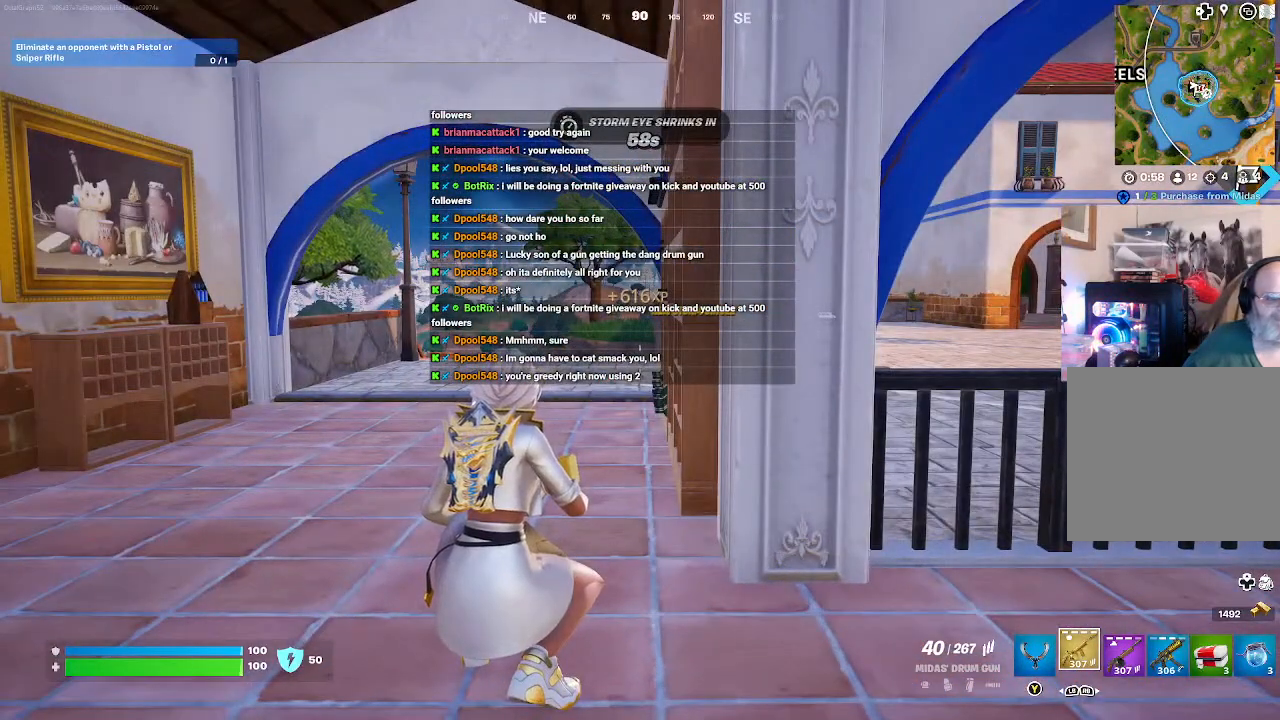
{"buttons": [], "left_stick": "center", "right_stick": "down-right", "events": [[100, "right_stick", "down-right"]]}
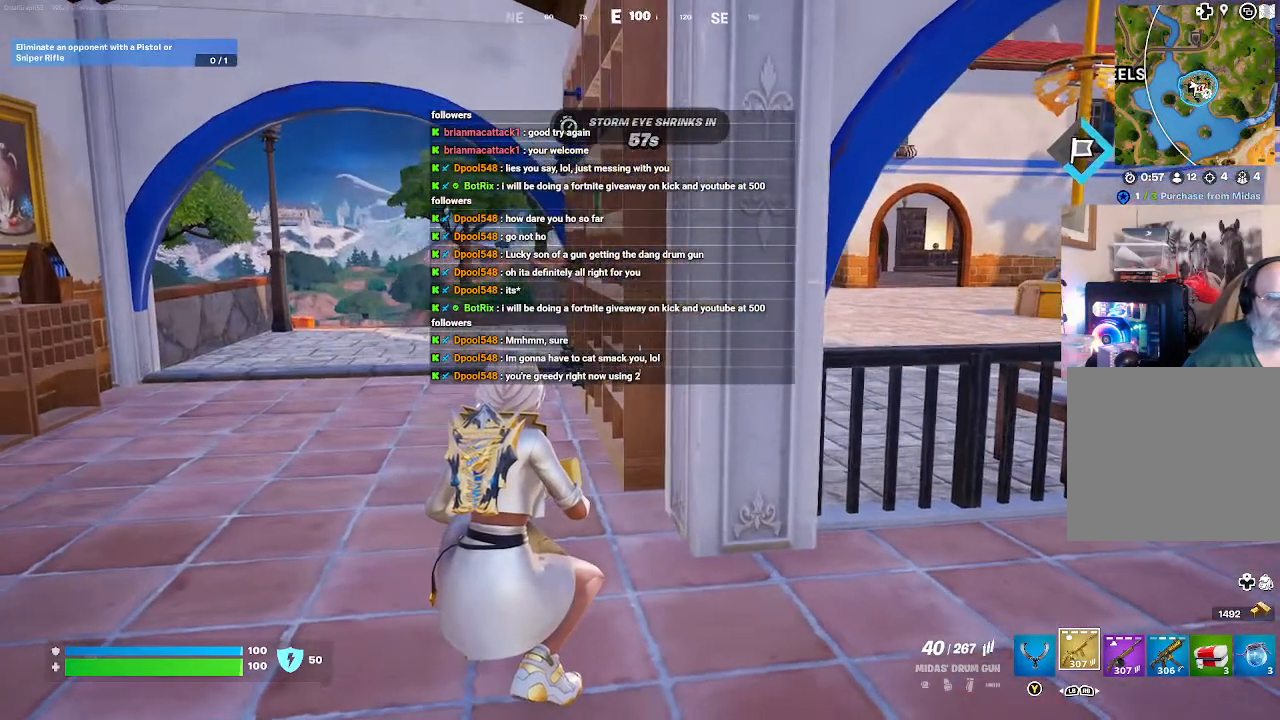
{"buttons": [], "left_stick": "center", "right_stick": "center", "events": [[67, "right_stick", "center"]]}
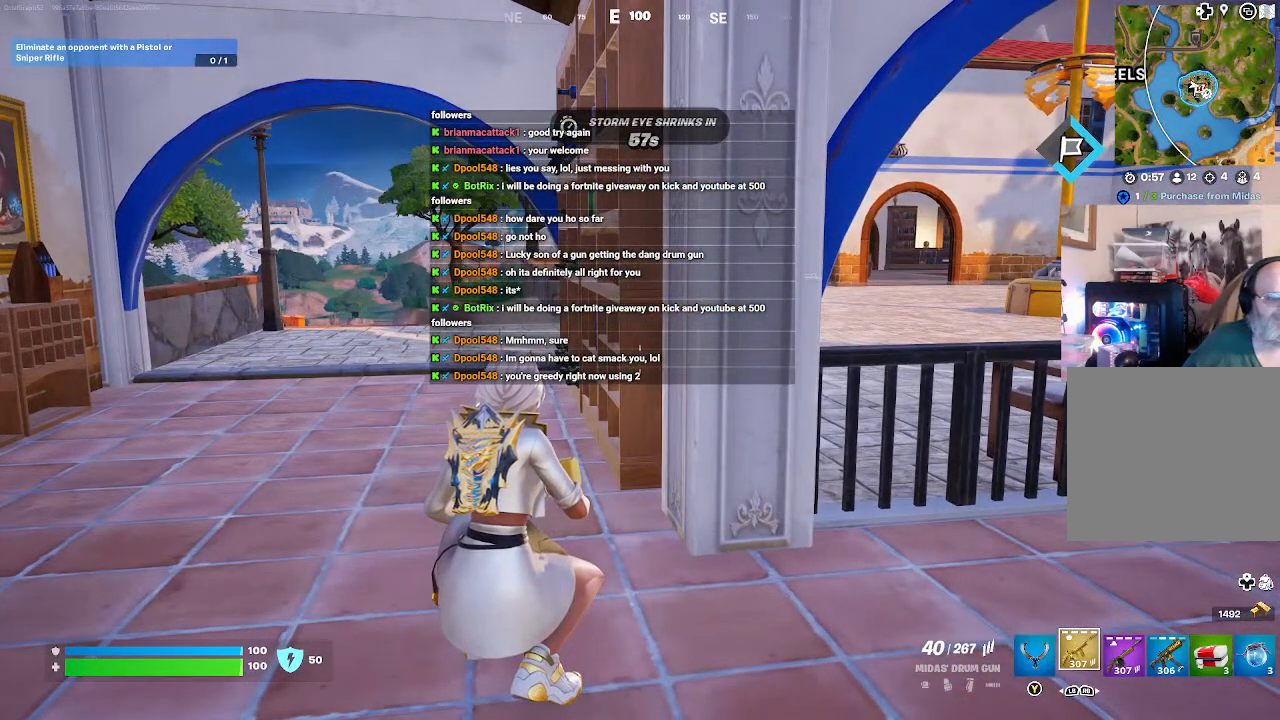
{"buttons": [], "left_stick": "center", "right_stick": "center", "events": []}
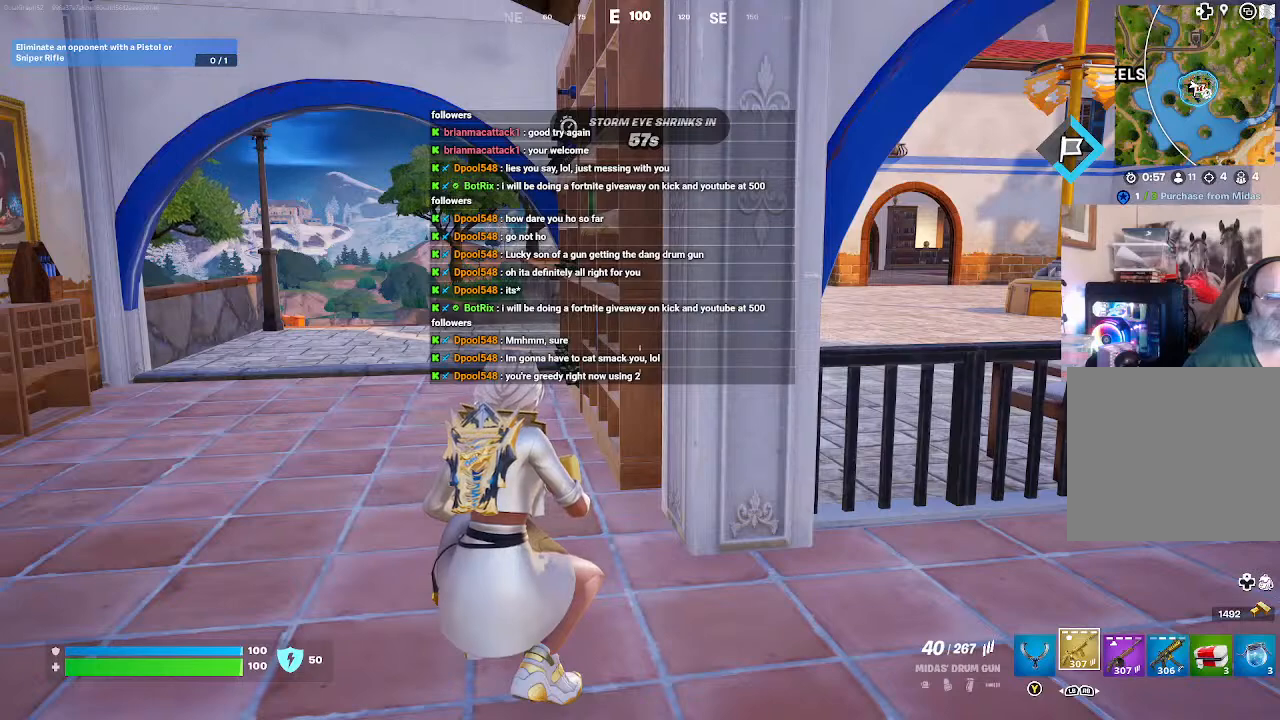
{"buttons": [], "left_stick": "center", "right_stick": "center", "events": []}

EXERCISE ::
The job is to return the listing above exactly, minus its pictures.

WRITTEN REPLY ::
{"buttons": [], "left_stick": "center", "right_stick": "down-right", "events": [[100, "right_stick", "down-right"]]}
{"buttons": [], "left_stick": "center", "right_stick": "center", "events": [[67, "right_stick", "center"]]}
{"buttons": [], "left_stick": "center", "right_stick": "center", "events": []}
{"buttons": [], "left_stick": "center", "right_stick": "center", "events": []}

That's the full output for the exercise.